Security behaviour checks
Login / authentication flows
Test what happens after multiple failed logins. Does the app lock out? Does it show a CAPTCHA? Or does it allow unlimited attempts? Unlimited login attempts is a security gap.
Session handling
Log in, background the app for 30 minutes, return. Does it prompt for authentication again? Enterprise and banking apps should. A notes app probably should not need to. Note what you observe.
Data visible in screenshots / app switcher
Switch away from the app and check the app switcher. Sensitive content (banking balances, messages) should be obscured in the preview. If it is not, that is a finding.
Clipboard access
Some apps read the clipboard without prompting.

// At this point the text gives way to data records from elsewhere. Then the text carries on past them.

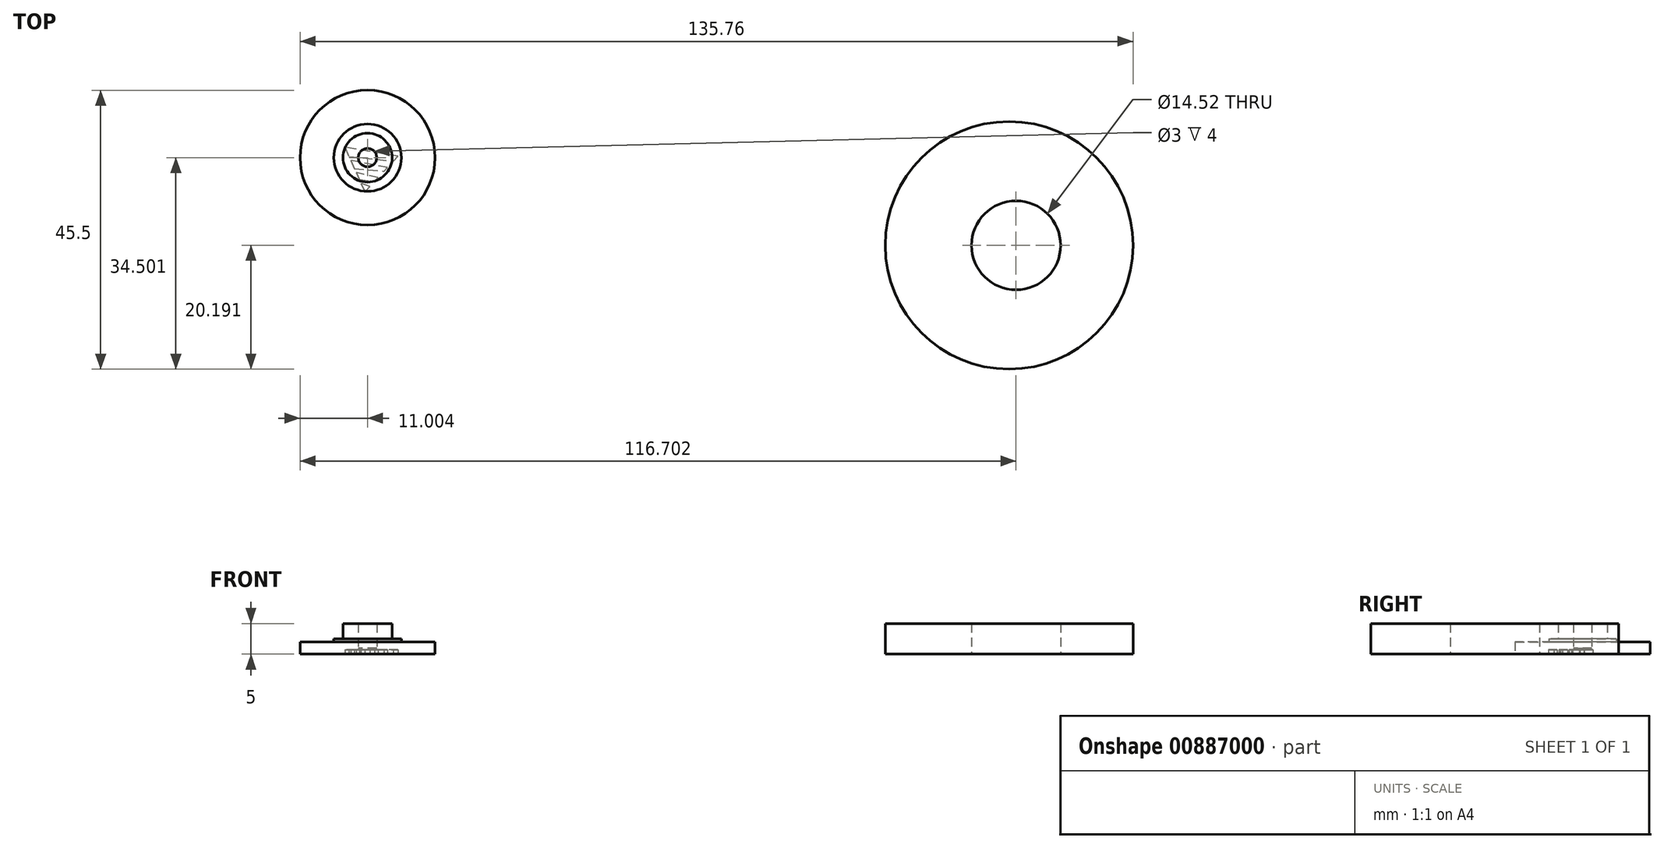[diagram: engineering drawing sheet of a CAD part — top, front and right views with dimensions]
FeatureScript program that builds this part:
annotation { "Feature Type Name" : "Feature", "Feature Type Description" : "" }
export const myFeature = defineFeature(function(context is Context, id is Id, definition is map)
    precondition{}
    {
        {
            var Q0;
            Q0=qCreatedBy(makeId("Top.planeOp"),FACE);
            var sketch = newSketch(context, id + "F0", { "sketchPlane" : qUnion([Q0])});
            skCircle(sketch, "E0", {"center": v(-59.49, 52.2) * mm, "radius": 4 * mm});
            skCircle(sketch, "E1", {"center": v(-59.49, 52.2) * mm, "radius": 1.5 * mm});
            skCircle(sketch, "E2", {"center": v(-59.49, 52.2) * mm, "radius": 11 * mm});
            skCircle(sketch, "E3", {"center": v(-59.49, 52.2) * mm, "radius": 5.5 * mm});
            skCircle(sketch, "E4", {"center": v(-131.05, 2.03) * mm, "radius": 4 * mm});
            skCircle(sketch, "E5", {"center": v(-131.05, 2.03) * mm, "radius": 1.5 * mm});
            skCircle(sketch, "E6", {"center": v(-131.05, 2.03) * mm, "radius": 11 * mm});
            skCircle(sketch, "E7", {"center": v(-131.05, 2.03) * mm, "radius": 5.5 * mm});
            skCircle(sketch, "E8", {"center": v(-131.05, -6.4) * mm, "radius": 1 * mm});
            skCircle(sketch, "E9.MirrorC", {"center": v(-131.05, 10.45) * mm, "radius": 1 * mm});
            skCircle(sketch, "E10.MirrorC", {"center": v(-139.47, 2.03) * mm, "radius": 1 * mm});
            skCircle(sketch, "E11.MirrorC", {"center": v(-122.62, 2.03) * mm, "radius": 1 * mm});
            skSolve(sketch);
        }
        {
            var Q0;
            Q0=makeQuery(id+"F0.imprint","IMPRINT",FACE,{"disambiguationData":[TD([[makeQuery(id+"F0.imprint","IMPRINT",EDGE,{"derivedFrom":sQuery(id+"F0.wireOp",EDGE,"E0")}),1.0]])]});
            extrude(context, id + "F1", {"entities" : qUnion([Q0]), "depth" : 5 * mm, "offsetDistance" : 25 * mm});
        }
        {
            var Q0;
            Q0=makeQuery(id+"F0.imprint","IMPRINT",FACE,{"disambiguationData":[TD([[makeQuery(id+"F0.imprint","IMPRINT",EDGE,{"derivedFrom":sQuery(id+"F0.wireOp",EDGE,"E0")}),-1.0]])]});
            extrude(context, id + "F2", {"entities" : qUnion([Q0]), "operationType" : NewBodyOperationType.ADD, "depth" : 2.5 * mm, "offsetDistance" : 25 * mm});
        }
        {
            var Q0;
            Q0=makeQuery(id+"F0.imprint","IMPRINT",FACE,{"disambiguationData":[TD([[makeQuery(id+"F0.imprint","IMPRINT",EDGE,{"derivedFrom":sQuery(id+"F0.wireOp",EDGE,"E2")}),1.0]])]});
            extrude(context, id + "F3", {"entities" : qUnion([Q0]), "operationType" : NewBodyOperationType.ADD, "depth" : 2 * mm, "offsetDistance" : 25 * mm});
        }
        {
            var Q0;
            {var subQ0=sQuery(id+"F0.wireOp",EDGE,"E3");var subQ1=sQuery(id+"F0.wireOp",EDGE,"E0");Q0=makeQuery(id+"F3.boolean.opBoolean","MERGE",FACE,{"derivedFrom":[makeQuery(id+"F2.boolean.opBoolean","MERGE",FACE,{"derivedFrom":[makeQuery(id+"F1.opExtrude","CAP_FACE",FACE,{"disambiguationData":[OSD([subQ1,sQuery(id+"F0.wireOp",EDGE,"E1")])],"isStart":true}),makeQuery(id+"F2.opExtrude","CAP_FACE",FACE,{"disambiguationData":[OSD([subQ1,subQ0])],"isStart":true})]}),makeQuery(id+"F3.opExtrude","CAP_FACE",FACE,{"disambiguationData":[OSD([sQuery(id+"F0.wireOp",EDGE,"E2"),subQ0,sQuery(id+"F0.wireOp",EDGE,"a77LPZrQ-2fYS-kDON-aBan-clsV7zol38i9"),sQuery(id+"F0.wireOp",EDGE,"e731c295-62d8-4e5b-a4ae-7bbec1b443e30.MirrorC"),sQuery(id+"F0.wireOp",EDGE,"690bf0c8-3db3-4080-9a09-63a28f12edb30.MirrorC"),sQuery(id+"F0.wireOp",EDGE,"bd635ff9-f126-4287-8758-d050c94f3a850.MirrorC")])],"isStart":true})]});}
            var sketch = newSketch(context, id + "F4", { "sketchPlane" : qUnion([Q0])});
            skCircle(sketch, "E12", {"center": v(-59.49, -52.2) * mm, "radius": 1.5 * mm});
            skSolve(sketch);
        }
        {
            var Q0;
            Q0=makeQuery(id+"F4.imprint","IMPRINT",FACE,{"disambiguationData":[TD([[makeQuery(id+"F4.imprint","IMPRINT",EDGE,{"derivedFrom":sQuery(id+"F4.wireOp",EDGE,"E12")}),-1.0]])]});
            extrude(context, id + "F5", {"entities" : qUnion([Q0]), "oppositeDirection" : true, "depth" : 1 * mm, "offsetDistance" : 25 * mm});
        }
        {
            var Q0;
            Q0=makeQuery(id+"F1.opExtrude","SWEPT_BODY",BODY,{"disambiguationData":[OSD([sQuery(id+"F0.wireOp",EDGE,"E0"),sQuery(id+"F0.wireOp",EDGE,"E1")])]});
            var Q1;
            Q1=makeQuery(id+"F5.opExtrude","SWEPT_BODY",BODY,{"disambiguationData":[OSD([sQuery(id+"F4.wireOp",EDGE,"E12")])]});
            booleanBodies(context, id + "F6", {"operationType" : BooleanOperationType.UNION, "tools" : qUnion([Q0, Q1])});
        }
        {
            var Q0;
            {var subQ0=sQuery(id+"F0.wireOp",EDGE,"E3");var subQ1=sQuery(id+"F0.wireOp",EDGE,"E0");Q0=makeQuery(id+"F6.opBoolean","MERGE",FACE,{"derivedFrom":[makeQuery(id+"F3.boolean.opBoolean","MERGE",FACE,{"derivedFrom":[makeQuery(id+"F2.boolean.opBoolean","MERGE",FACE,{"derivedFrom":[makeQuery(id+"F1.opExtrude","CAP_FACE",FACE,{"disambiguationData":[OSD([subQ1,sQuery(id+"F0.wireOp",EDGE,"E1")])],"isStart":true}),makeQuery(id+"F2.opExtrude","CAP_FACE",FACE,{"disambiguationData":[OSD([subQ1,subQ0])],"isStart":true})]}),makeQuery(id+"F3.opExtrude","CAP_FACE",FACE,{"disambiguationData":[OSD([sQuery(id+"F0.wireOp",EDGE,"E2"),subQ0])],"isStart":true})]}),makeQuery(id+"F5.opExtrude","CAP_FACE",FACE,{"disambiguationData":[OSD([sQuery(id+"F4.wireOp",EDGE,"E12")])],"isStart":true})]});}
            var sketch = newSketch(context, id + "F7", { "sketchPlane" : qUnion([Q0])});
            skLineSegment(sketch, "E13", {"start": v(-63.18, -53.88) * mm, "end": v(-62.52, -52.4) * mm});
            skLineSegment(sketch, "E14", {"start": v(-59.94, -46.6) * mm, "end": v(-59.1, -47.5) * mm});
            skLineSegment(sketch, "E15", {"start": v(-54.52, -52.44) * mm, "end": v(-63.18, -53.88) * mm});
            skLineSegment(sketch, "E16", {"start": v(-62.52, -52.4) * mm, "end": v(-55.29, -51.61) * mm});
            skLineSegment(sketch, "E17", {"start": v(-56.25, -50.57) * mm, "end": v(-62.23, -51.74) * mm});
            skLineSegment(sketch, "E18", {"start": v(-61.63, -50.4) * mm, "end": v(-56.81, -49.97) * mm});
            skLineSegment(sketch, "E19", {"start": v(-57.8, -48.9) * mm, "end": v(-61.35, -49.76) * mm});
            skLineSegment(sketch, "E20", {"start": v(-60.83, -48.6) * mm, "end": v(-58.32, -48.35) * mm});
            skLineSegment(sketch, "E21", {"start": v(-59.1, -47.5) * mm, "end": v(-60.56, -48) * mm});
            skLineSegment(sketch, "E22.trimOffspring", {"start": v(-58.32, -48.35) * mm, "end": v(-57.8, -48.9) * mm});
            skLineSegment(sketch, "E23.trimOffspring", {"start": v(-60.56, -48) * mm, "end": v(-59.94, -46.6) * mm});
            skLineSegment(sketch, "E24.trimOffspring", {"start": v(-56.81, -49.97) * mm, "end": v(-56.25, -50.57) * mm});
            skLineSegment(sketch, "E25.trimOffspring", {"start": v(-61.35, -49.76) * mm, "end": v(-60.83, -48.6) * mm});
            skLineSegment(sketch, "E26.trimOffspring", {"start": v(-55.29, -51.61) * mm, "end": v(-54.52, -52.44) * mm});
            skLineSegment(sketch, "E27.trimOffspring", {"start": v(-62.23, -51.74) * mm, "end": v(-61.63, -50.4) * mm});
            skSolve(sketch);
        }
        {
            var Q0;
            Q0 = qSketchRegion(id + "F7", true);
            extrude(context, id + "F8", {"entities" : qUnion([Q0]), "operationType" : NewBodyOperationType.REMOVE, "oppositeDirection" : true, "depth" : .75 * mm, "offsetDistance" : 25 * mm});
        }
        {
            var Q0;
            Q0=qCreatedBy(makeId("Top.planeOp"),FACE);
            var sketch = newSketch(context, id + "F9", { "sketchPlane" : qUnion([Q0])});
            skCircle(sketch, "E28", {"center": v(45.08, 37.88) * mm, "radius": 20.2 * mm});
            skCircle(sketch, "E29", {"center": v(46.21, 37.88) * mm, "radius": 7.26 * mm});
            skSolve(sketch);
        }
        {
            var Q0;
            Q0=makeQuery(id+"F9.imprint","IMPRINT",FACE,{"disambiguationData":[TD([[makeQuery(id+"F9.imprint","IMPRINT",EDGE,{"derivedFrom":sQuery(id+"F9.wireOp",EDGE,"E28")}),1.0]])]});
            extrude(context, id + "F10", {"entities" : qUnion([Q0]), "depth" : 5 * mm, "offsetDistance" : 25 * mm});
        }
    });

On iOS 14+, you will see a notification if an app reads your clipboard. Note this if you observe it on an app that has no obvious reason to access it.

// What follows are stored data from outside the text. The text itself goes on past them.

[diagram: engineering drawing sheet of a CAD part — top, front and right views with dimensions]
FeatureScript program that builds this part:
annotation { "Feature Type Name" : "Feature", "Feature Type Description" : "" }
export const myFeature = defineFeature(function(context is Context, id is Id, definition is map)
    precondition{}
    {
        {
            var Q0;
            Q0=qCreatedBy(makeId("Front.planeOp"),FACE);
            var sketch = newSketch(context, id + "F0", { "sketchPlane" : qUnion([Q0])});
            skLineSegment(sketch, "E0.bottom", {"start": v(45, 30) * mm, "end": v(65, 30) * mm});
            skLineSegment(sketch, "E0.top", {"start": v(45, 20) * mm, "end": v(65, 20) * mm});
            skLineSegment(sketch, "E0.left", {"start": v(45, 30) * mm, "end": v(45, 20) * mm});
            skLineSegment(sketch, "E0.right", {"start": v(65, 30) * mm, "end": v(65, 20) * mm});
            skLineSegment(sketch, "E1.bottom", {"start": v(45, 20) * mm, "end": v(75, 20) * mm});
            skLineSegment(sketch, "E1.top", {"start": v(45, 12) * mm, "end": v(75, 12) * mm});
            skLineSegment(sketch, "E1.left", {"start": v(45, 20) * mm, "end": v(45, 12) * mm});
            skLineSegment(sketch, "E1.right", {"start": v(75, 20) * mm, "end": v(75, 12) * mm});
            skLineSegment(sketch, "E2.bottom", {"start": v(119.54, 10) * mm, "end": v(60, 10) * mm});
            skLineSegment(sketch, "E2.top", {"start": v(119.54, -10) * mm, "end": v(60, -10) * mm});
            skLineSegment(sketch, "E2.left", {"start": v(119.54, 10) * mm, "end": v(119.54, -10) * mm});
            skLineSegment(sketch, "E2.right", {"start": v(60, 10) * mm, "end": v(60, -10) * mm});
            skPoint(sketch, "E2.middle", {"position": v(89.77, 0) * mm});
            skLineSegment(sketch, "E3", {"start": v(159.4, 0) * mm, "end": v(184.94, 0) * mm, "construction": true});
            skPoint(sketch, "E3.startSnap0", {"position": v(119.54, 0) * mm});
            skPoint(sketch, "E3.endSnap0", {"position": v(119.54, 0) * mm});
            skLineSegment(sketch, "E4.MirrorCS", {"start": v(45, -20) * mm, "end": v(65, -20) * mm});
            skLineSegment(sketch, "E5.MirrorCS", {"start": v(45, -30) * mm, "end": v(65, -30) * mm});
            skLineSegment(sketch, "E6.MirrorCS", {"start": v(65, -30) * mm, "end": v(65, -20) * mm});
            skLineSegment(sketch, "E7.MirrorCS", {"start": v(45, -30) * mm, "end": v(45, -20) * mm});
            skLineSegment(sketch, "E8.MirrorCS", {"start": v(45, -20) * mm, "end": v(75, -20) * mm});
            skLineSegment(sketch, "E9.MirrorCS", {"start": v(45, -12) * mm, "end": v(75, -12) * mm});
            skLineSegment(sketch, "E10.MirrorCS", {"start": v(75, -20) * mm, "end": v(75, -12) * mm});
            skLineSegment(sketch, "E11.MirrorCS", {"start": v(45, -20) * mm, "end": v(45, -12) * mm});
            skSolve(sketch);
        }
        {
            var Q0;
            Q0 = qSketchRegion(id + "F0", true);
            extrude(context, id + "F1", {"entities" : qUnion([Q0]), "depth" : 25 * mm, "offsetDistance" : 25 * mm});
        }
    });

Network calls on insecure screens
For apps that handle sensitive data, note whether you are on a clearly secure screen (padlock, HTTPS indicator) when entering passwords or payment details.
Logout behaviour
After logging out, use the back button to try to navigate to a previously viewed authenticated screen. A properly implemented logout should make this impossible.

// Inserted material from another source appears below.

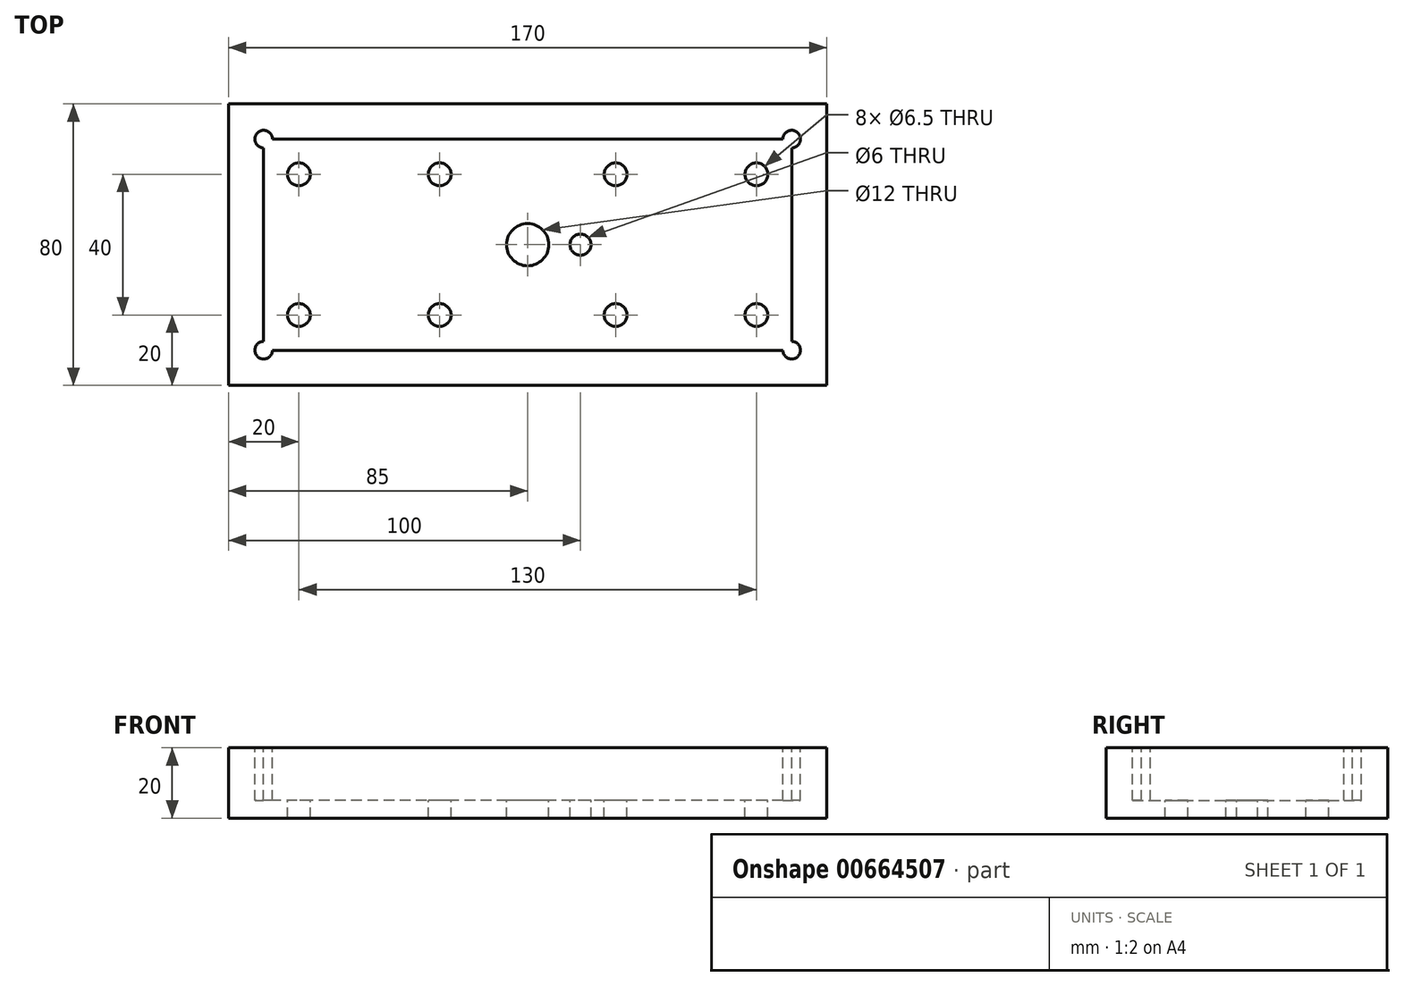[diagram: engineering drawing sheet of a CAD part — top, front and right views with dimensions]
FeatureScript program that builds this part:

How to write security and permission findings
Security findings need extra precision because developers may push back if the finding is vague. Use this structure:
What I observed
The app requested 'Always On' location access during onboarding, before any location-dependent feature was shown.
When it happened
Screen 3 of the onboarding flow, immediately after the user entered their email address.
Screenshot/recording
Attach the screenshot of the permission dialog and the preceding screen.
Why it is a problem
No explanation was provided for why background location is needed. Apple guidelines require a usage description that explains the purpose to the user.
Severity
Medium: may not cause rejection, but will cause user distrust and may trigger a store review flag on iOS.
Privacy policy verification
Does the app link to a privacy policy during onboarding or signup? No link is a rejection cause.
Is the privacy policy link functional? Tap it during your test. Broken or placeholder links are a finding.
Does the policy mention the specific data the app collects? If the app requests camera access, the policy should explain why.
For apps handling children's data (games, education): verify a COPPA or GDPR-K notice is present.